Monday, June 05, 2006

Causes

After reading the debate between Paul Nelson and Keith Miller again and trying to understand what was going on in Keith Miller's mind I started doodling. Clearly Paul Neslon had Dembski's Explanatory filter in his mind in the discussion:



However Keith Miller had the methodological naturalists classification system in his mind which I reckon looks something like this:


I wonder if we had to produce a universal cause classification system what would it look like?

1. Chance
2. Known Regularity
3. Unknown Regularity
4. Natural Intelligent Cause (human)
5. Natural Intelligent Cause (superhuman)

-----------------------------------------
6. Intelligent Cause (non-material)

3 comments:

Lifewish said...

I'd tend to go for something like:
1) Chance
2) Regularity with known cause
2.a) Intelligent cause
2.a.i) Entity is natural
2.a.ii) Entity is supernatural
2.b) Unintelligent cause
3) Regularity with unknown cause

A regularity would be deemed to have a known cause if there were some such cause that gave rise to valid predictions about the regularity. That cause could then be categorised as appropriate.

Dembski's filter always confuses me somewhat. I mean, how on Earth does one go about eliminating all possible unknown unintelligent causes? All Dembski seems to do is present a claim that unintelligent causes always fulfil certain criteria, which he then completely fails to test against interesting cases.

Andrew Rowell said...

Lifewish,

What is your understanding of a "regularity"?

Lifewish said...

Basically, anything that's distinguishable from uniform random chance by, for example, statistical testing or producing a predictive model for it.

So the prevalence of matter over antimatter in the universe exhibits regularity. A program that reads out the digits of pi exhibits regularity. Broadly speaking, a regularity is anything that we feel the need to explain other than in terms of chance.

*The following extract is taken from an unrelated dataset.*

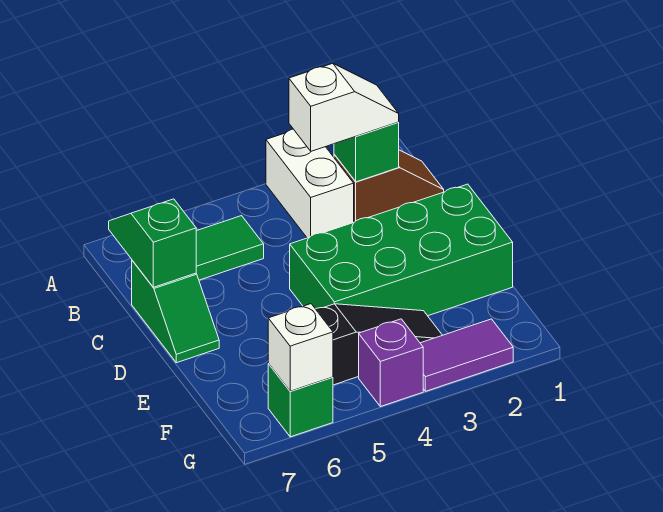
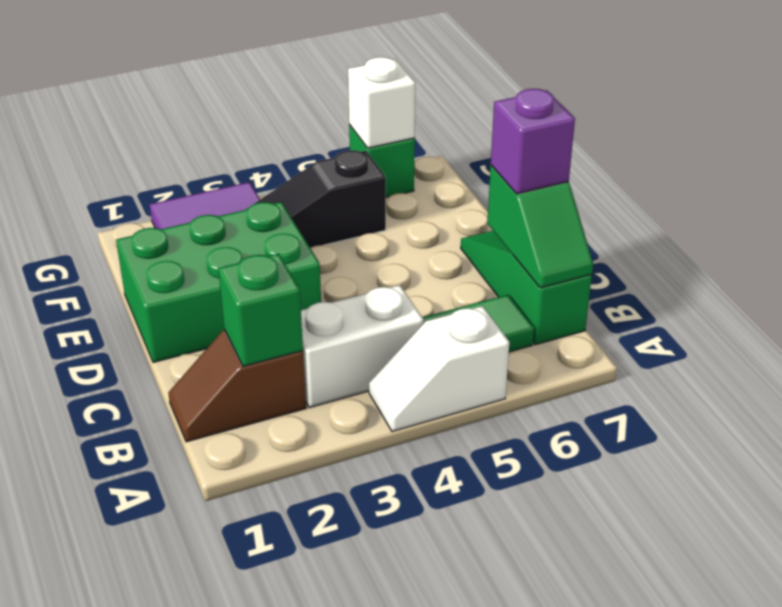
white brick A3:B3 level 1 -> white brick B3:B4 level 1
white slope B2:B3 level 3 top 3 -> white slope A4:A5 level 1 top 5
green slope C7:D7 level 1 top C -> green slope B7:D7 level 1 top B
green brick D1:E4 level 1 -> green brick D1:E3 level 1
purple brick G4 level 1 -> purple brick C7 level 3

Dembski's claim is apparently that, without coming up with specific conjectures about what kind of regularity is involved, you can distinguish the behaviour of unintelligent regularity (known or unknown) from that of intelligent regularity (known or unknown). I'm fairly sure that that's incorrect. As far as I can tell, his arguments boil down to "interesting functionality => intelligence", which I know is wrong.